__Supplied information__.
━━━━━━

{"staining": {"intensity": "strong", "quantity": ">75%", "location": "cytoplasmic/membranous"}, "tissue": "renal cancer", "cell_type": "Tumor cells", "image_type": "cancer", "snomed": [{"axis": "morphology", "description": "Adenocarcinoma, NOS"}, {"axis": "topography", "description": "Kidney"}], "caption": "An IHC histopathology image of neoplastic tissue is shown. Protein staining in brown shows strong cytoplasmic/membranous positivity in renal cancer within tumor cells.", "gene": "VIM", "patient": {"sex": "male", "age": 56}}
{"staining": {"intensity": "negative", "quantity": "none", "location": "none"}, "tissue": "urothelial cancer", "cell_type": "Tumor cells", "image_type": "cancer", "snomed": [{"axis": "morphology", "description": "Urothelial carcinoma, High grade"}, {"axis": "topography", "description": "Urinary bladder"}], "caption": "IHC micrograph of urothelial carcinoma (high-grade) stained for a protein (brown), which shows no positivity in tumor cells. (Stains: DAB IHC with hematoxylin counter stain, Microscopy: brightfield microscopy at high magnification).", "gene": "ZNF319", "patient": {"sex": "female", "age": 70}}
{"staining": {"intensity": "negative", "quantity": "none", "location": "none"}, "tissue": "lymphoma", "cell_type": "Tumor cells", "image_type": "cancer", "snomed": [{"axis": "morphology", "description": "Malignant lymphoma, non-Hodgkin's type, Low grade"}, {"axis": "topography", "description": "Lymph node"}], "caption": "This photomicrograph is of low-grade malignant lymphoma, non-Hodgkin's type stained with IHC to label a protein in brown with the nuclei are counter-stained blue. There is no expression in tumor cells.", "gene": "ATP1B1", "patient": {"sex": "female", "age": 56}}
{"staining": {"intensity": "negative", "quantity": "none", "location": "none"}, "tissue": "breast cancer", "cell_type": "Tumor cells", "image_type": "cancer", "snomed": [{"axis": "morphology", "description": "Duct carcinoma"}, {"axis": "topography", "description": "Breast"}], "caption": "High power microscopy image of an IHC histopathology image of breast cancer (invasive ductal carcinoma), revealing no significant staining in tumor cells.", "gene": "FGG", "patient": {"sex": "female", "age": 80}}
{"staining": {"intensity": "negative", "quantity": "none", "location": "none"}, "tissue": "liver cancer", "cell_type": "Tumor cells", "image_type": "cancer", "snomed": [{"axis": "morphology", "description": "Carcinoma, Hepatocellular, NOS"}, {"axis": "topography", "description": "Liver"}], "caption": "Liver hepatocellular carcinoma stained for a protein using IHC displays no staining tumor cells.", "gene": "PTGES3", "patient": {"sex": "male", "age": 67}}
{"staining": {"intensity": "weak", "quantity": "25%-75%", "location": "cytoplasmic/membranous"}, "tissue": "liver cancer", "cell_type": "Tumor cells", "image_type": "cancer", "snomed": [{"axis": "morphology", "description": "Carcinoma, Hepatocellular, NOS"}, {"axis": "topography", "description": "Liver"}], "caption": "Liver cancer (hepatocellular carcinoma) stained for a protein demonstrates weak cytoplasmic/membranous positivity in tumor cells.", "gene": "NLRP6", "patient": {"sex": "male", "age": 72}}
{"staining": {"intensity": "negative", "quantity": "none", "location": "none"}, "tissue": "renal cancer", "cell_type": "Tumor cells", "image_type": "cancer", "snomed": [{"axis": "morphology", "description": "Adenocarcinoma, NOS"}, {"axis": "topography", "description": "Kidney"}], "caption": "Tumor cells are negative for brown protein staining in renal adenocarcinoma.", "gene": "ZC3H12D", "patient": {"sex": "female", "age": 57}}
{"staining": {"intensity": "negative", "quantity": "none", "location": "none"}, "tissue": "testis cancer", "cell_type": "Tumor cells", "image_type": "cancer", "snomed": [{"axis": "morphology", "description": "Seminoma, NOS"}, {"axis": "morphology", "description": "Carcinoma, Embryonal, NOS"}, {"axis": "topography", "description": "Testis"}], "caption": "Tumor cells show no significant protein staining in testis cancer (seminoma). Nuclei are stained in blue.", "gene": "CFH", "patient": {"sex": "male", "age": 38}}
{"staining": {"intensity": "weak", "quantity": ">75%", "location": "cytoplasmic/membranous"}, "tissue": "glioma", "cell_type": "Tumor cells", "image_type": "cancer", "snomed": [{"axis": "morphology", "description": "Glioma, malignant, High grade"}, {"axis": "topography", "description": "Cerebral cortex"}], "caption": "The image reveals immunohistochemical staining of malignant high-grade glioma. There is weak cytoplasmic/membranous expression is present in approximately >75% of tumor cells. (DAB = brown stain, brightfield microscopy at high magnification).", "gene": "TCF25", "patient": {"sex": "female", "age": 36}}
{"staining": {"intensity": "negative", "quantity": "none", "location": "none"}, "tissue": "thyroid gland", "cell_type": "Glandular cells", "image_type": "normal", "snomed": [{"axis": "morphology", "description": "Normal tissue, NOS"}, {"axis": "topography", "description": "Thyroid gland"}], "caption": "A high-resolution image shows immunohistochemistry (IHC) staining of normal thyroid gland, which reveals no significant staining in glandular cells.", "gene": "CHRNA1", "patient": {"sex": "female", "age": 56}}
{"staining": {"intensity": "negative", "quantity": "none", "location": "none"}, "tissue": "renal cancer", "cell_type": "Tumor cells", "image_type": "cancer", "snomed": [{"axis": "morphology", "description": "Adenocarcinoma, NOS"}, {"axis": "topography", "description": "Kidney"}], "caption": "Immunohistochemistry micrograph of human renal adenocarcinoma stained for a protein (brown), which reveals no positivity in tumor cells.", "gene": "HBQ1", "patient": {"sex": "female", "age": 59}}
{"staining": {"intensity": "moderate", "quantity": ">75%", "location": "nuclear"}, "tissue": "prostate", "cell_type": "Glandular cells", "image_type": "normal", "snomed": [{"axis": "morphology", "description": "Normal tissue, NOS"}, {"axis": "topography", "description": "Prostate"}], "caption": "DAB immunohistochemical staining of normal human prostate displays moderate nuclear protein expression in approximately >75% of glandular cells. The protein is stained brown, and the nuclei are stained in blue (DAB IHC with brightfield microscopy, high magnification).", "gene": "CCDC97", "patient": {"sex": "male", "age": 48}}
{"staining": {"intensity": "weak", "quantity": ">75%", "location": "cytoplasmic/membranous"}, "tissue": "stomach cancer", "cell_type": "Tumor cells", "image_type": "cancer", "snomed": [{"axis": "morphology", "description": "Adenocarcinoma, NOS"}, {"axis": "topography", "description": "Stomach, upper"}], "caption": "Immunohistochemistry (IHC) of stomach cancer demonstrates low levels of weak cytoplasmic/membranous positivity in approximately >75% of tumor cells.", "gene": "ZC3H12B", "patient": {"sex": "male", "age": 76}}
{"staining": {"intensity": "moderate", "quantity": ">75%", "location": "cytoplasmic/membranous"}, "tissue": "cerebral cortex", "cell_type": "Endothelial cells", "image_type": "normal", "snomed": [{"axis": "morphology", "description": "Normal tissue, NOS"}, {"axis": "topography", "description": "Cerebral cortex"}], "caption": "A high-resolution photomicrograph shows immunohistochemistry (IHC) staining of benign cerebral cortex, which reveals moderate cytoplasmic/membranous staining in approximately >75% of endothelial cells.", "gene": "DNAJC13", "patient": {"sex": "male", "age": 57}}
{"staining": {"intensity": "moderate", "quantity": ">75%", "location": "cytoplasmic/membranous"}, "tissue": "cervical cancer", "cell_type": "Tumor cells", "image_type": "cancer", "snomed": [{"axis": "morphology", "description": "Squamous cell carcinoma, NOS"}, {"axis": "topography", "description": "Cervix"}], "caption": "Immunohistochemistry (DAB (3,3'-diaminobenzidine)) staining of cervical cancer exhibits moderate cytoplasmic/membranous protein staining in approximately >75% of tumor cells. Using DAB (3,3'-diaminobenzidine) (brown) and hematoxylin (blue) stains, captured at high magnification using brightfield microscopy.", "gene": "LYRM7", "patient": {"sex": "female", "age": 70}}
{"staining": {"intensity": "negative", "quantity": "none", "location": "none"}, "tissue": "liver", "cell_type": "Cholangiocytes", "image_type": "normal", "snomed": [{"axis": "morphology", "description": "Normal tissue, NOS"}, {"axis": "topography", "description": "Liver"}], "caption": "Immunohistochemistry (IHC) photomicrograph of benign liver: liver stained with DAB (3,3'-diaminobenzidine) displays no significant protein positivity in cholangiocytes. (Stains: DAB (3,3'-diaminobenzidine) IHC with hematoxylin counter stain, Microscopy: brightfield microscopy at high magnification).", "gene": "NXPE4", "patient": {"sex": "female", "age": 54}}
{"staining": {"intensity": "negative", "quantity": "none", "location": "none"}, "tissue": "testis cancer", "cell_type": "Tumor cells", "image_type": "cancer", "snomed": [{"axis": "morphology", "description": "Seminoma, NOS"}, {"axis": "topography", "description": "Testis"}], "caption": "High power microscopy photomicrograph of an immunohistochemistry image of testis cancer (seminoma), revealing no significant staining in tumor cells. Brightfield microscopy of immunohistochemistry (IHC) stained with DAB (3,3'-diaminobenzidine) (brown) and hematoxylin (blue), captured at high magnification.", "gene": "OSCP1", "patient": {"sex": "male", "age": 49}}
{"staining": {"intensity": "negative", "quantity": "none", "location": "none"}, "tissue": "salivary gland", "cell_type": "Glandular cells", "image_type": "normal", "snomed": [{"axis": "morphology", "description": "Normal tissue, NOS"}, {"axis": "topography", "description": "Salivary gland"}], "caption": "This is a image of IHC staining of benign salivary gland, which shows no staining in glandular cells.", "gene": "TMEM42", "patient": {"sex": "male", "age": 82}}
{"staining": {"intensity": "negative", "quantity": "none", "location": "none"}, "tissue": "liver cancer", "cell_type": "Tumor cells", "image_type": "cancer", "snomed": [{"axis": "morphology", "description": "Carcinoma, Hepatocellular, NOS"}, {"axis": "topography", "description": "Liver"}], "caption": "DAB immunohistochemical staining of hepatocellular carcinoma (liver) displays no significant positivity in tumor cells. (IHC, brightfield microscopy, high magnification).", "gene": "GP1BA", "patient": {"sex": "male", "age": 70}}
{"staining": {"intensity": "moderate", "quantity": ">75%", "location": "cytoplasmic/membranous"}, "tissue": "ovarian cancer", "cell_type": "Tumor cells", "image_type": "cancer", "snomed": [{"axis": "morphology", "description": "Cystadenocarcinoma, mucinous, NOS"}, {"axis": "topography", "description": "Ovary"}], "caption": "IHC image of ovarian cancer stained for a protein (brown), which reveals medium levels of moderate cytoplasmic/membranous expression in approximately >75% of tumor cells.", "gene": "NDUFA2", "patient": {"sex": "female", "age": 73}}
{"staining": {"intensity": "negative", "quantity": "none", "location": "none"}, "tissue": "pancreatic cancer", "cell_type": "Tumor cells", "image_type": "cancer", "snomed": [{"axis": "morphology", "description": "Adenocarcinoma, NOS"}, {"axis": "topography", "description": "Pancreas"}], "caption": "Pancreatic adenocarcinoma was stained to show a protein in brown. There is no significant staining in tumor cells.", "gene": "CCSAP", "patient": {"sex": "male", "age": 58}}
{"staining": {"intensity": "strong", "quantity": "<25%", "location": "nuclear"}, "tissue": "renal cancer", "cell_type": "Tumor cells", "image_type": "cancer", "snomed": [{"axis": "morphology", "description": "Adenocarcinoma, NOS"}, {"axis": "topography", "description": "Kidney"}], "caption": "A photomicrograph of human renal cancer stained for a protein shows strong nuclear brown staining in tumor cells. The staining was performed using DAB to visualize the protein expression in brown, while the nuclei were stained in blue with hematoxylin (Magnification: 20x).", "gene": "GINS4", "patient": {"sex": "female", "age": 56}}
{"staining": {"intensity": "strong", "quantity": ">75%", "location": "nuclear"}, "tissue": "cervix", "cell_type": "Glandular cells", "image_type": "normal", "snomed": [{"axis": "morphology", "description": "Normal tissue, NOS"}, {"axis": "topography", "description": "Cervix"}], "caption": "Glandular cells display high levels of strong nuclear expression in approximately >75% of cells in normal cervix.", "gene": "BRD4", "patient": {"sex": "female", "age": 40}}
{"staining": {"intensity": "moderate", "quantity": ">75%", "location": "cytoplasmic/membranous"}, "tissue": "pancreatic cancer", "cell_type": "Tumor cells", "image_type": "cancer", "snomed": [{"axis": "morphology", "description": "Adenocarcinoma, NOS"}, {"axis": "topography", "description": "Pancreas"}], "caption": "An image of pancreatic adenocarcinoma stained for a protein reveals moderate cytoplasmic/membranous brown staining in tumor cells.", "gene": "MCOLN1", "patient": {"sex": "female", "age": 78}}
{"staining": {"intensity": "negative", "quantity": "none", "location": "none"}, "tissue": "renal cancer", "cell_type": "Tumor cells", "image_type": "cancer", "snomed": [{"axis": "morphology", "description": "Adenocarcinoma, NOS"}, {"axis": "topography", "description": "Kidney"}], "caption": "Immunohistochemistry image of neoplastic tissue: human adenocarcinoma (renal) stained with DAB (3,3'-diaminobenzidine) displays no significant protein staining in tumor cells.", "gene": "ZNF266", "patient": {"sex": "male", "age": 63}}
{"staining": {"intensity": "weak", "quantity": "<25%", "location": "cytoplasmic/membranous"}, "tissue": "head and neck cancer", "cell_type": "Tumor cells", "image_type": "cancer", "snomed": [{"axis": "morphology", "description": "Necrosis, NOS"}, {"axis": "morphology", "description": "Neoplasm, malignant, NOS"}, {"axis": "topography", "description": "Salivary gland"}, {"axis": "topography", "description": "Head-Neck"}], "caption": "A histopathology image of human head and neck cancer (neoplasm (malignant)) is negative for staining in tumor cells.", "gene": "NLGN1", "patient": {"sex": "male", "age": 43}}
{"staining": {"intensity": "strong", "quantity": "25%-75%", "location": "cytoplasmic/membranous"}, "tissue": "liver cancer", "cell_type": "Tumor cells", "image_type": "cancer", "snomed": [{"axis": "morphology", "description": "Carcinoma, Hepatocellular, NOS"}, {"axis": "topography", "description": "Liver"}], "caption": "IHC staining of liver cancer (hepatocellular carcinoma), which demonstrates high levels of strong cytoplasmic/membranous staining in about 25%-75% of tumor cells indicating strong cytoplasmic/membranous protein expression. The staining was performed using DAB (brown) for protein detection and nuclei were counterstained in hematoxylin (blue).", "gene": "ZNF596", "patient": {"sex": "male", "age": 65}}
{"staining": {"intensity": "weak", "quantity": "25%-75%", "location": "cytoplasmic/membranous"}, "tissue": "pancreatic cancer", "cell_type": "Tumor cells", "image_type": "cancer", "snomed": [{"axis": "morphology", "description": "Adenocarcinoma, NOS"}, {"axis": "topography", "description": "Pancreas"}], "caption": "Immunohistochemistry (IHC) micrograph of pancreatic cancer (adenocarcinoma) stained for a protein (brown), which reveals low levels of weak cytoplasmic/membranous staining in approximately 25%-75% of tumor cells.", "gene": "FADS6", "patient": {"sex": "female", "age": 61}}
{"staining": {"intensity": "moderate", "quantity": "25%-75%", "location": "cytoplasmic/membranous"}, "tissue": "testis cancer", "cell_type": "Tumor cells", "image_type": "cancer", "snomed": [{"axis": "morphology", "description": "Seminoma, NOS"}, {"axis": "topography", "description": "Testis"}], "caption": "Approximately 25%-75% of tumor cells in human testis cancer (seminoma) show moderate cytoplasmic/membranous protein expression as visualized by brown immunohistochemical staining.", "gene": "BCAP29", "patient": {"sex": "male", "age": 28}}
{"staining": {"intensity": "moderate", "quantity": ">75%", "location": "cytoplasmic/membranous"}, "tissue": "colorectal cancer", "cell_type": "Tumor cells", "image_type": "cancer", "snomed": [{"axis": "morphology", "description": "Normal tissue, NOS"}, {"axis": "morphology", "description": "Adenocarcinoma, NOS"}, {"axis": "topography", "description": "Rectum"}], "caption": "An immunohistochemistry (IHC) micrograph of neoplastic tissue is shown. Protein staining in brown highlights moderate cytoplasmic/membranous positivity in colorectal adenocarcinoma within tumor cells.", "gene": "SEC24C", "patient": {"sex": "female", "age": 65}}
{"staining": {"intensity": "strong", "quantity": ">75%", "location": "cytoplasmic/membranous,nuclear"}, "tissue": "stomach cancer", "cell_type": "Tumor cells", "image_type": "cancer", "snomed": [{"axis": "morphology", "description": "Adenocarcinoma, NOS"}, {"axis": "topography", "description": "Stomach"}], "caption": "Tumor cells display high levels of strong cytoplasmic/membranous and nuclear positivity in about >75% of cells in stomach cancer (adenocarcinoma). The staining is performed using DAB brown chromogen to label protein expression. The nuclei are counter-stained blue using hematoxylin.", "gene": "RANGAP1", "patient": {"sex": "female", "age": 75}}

━━━━━━

__Exercise objective__. Whatever else the listing above holds, retype exactly only the lines from the one containing "non-Hodgkin's type, Low" to the one containing "hepatocellular carcinoma stained", both ends kept.

__Response to this task__.
{"staining": {"intensity": "negative", "quantity": "none", "location": "none"}, "tissue": "lymphoma", "cell_type": "Tumor cells", "image_type": "cancer", "snomed": [{"axis": "morphology", "description": "Malignant lymphoma, non-Hodgkin's type, Low grade"}, {"axis": "topography", "description": "Lymph node"}], "caption": "This photomicrograph is of low-grade malignant lymphoma, non-Hodgkin's type stained with IHC to label a protein in brown with the nuclei are counter-stained blue. There is no expression in tumor cells.", "gene": "ATP1B1", "patient": {"sex": "female", "age": 56}}
{"staining": {"intensity": "negative", "quantity": "none", "location": "none"}, "tissue": "breast cancer", "cell_type": "Tumor cells", "image_type": "cancer", "snomed": [{"axis": "morphology", "description": "Duct carcinoma"}, {"axis": "topography", "description": "Breast"}], "caption": "High power microscopy image of an IHC histopathology image of breast cancer (invasive ductal carcinoma), revealing no significant staining in tumor cells.", "gene": "FGG", "patient": {"sex": "female", "age": 80}}
{"staining": {"intensity": "negative", "quantity": "none", "location": "none"}, "tissue": "liver cancer", "cell_type": "Tumor cells", "image_type": "cancer", "snomed": [{"axis": "morphology", "description": "Carcinoma, Hepatocellular, NOS"}, {"axis": "topography", "description": "Liver"}], "caption": "Liver hepatocellular carcinoma stained for a protein using IHC displays no staining tumor cells.", "gene": "PTGES3", "patient": {"sex": "male", "age": 67}}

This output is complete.